#### Records for the task ####

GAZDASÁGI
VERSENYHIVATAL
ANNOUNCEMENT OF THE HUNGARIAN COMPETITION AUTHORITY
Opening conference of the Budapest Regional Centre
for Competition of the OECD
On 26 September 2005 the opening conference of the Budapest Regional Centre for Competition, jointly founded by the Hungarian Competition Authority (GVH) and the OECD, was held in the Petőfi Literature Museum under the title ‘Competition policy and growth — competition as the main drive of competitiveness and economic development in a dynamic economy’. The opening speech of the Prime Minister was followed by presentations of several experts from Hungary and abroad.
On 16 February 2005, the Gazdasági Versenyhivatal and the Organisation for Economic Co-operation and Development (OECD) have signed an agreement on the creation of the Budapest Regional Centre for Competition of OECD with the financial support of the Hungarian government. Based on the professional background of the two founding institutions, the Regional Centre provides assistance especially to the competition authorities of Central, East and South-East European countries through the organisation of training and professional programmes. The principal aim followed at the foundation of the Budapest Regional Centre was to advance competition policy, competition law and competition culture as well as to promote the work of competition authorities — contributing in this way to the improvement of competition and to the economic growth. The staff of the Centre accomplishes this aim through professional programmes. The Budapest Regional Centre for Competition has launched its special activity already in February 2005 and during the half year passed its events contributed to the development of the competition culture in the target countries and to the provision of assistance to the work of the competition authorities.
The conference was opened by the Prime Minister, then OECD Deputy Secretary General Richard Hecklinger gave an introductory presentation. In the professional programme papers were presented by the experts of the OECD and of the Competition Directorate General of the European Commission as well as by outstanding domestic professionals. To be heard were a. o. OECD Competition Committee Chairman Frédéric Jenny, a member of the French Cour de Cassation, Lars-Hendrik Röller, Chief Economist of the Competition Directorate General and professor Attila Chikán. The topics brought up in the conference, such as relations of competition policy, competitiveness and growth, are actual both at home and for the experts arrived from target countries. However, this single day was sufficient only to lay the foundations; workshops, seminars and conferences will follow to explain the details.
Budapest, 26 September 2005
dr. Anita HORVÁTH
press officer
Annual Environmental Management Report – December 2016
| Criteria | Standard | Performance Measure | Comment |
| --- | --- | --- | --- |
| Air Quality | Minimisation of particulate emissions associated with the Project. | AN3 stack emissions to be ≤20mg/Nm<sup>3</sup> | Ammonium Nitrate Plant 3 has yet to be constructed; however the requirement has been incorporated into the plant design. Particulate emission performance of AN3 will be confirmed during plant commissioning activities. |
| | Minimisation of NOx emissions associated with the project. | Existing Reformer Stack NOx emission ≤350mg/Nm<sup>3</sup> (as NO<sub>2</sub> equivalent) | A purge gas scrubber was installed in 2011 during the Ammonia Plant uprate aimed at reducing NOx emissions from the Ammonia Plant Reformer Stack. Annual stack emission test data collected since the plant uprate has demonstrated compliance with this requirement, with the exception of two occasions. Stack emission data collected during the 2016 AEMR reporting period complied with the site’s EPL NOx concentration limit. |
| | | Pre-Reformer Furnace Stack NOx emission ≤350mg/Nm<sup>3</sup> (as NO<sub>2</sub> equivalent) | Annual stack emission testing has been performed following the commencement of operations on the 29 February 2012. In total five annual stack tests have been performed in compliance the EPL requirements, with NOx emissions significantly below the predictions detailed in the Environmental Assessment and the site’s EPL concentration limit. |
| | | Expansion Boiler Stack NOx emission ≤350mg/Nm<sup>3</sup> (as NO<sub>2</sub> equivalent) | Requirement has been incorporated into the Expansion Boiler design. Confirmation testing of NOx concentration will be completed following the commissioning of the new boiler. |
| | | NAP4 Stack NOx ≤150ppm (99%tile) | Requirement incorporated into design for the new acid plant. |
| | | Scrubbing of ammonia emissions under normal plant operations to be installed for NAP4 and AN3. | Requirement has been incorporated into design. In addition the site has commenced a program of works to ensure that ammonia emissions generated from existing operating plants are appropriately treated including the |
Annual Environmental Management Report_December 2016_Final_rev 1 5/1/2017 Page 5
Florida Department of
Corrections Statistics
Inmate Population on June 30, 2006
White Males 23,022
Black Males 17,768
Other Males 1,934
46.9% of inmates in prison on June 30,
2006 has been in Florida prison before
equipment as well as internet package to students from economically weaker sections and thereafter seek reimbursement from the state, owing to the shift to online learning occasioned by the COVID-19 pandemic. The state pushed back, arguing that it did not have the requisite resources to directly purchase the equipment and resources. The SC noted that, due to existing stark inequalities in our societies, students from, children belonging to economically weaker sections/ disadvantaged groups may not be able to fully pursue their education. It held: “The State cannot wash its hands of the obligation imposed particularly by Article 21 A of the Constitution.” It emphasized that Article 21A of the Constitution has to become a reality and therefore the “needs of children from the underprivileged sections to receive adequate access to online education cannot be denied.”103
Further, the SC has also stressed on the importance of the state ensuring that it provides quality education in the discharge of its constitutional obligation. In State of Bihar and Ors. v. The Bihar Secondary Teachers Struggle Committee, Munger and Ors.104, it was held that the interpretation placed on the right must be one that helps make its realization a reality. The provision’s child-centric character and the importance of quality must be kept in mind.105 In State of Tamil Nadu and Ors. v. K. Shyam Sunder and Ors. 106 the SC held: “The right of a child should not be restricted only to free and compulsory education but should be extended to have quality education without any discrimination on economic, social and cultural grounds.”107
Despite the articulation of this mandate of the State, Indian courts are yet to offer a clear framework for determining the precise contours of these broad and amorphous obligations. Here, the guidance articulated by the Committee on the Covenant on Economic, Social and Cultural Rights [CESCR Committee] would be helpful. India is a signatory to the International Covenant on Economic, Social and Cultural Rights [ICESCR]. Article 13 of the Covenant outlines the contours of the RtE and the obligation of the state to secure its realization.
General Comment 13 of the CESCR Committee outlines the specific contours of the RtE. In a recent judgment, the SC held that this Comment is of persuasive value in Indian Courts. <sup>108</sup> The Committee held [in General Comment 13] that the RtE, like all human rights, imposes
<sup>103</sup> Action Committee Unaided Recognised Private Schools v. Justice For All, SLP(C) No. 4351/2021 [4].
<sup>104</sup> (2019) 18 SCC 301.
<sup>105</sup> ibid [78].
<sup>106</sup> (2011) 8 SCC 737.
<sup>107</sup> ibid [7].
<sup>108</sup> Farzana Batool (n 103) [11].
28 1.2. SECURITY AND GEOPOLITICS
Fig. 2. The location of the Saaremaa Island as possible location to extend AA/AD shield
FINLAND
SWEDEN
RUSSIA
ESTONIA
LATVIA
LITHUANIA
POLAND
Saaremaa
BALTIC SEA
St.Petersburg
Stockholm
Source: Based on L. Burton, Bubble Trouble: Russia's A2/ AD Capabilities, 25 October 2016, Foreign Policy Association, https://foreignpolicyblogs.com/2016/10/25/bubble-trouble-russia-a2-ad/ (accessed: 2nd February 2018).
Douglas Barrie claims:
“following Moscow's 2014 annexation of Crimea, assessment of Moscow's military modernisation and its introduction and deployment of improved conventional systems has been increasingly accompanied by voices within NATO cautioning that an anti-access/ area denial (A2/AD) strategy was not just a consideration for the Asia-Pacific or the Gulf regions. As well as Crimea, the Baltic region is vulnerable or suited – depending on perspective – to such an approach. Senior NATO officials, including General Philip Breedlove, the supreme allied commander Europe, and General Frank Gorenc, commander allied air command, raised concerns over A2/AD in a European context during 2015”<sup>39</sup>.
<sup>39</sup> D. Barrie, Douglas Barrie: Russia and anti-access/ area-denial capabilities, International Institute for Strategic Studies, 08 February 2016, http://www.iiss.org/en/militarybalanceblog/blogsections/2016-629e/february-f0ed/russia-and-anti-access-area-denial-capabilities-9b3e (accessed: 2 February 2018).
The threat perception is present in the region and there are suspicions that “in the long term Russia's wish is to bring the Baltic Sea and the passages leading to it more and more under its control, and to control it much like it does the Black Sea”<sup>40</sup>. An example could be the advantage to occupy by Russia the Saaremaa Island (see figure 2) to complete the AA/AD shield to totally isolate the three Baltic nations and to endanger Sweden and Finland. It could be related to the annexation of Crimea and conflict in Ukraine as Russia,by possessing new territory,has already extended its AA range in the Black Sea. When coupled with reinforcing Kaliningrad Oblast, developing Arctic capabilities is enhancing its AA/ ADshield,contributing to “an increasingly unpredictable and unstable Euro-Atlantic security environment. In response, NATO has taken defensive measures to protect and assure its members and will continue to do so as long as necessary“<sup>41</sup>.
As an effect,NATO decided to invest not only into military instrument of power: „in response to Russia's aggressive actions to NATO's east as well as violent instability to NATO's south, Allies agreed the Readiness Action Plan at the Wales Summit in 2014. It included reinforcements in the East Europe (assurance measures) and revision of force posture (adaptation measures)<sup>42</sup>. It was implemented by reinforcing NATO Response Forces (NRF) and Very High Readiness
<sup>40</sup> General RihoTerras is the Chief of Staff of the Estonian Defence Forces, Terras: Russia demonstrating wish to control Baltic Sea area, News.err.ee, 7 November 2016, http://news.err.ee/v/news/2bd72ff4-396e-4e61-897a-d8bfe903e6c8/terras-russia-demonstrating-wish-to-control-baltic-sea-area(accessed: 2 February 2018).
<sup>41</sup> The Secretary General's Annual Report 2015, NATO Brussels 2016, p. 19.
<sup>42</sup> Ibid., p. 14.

####

— What you should do —
Copy out each line of the data above, exactly, if it lies between the line holding "Black Males 17,768" and the line holding "2006 has been in Florida prison before", inclusive; copy no other line.

— Answer space —
Black Males 17,768
Other Males 1,934
46.9% of inmates in prison on June 30,
2006 has been in Florida prison before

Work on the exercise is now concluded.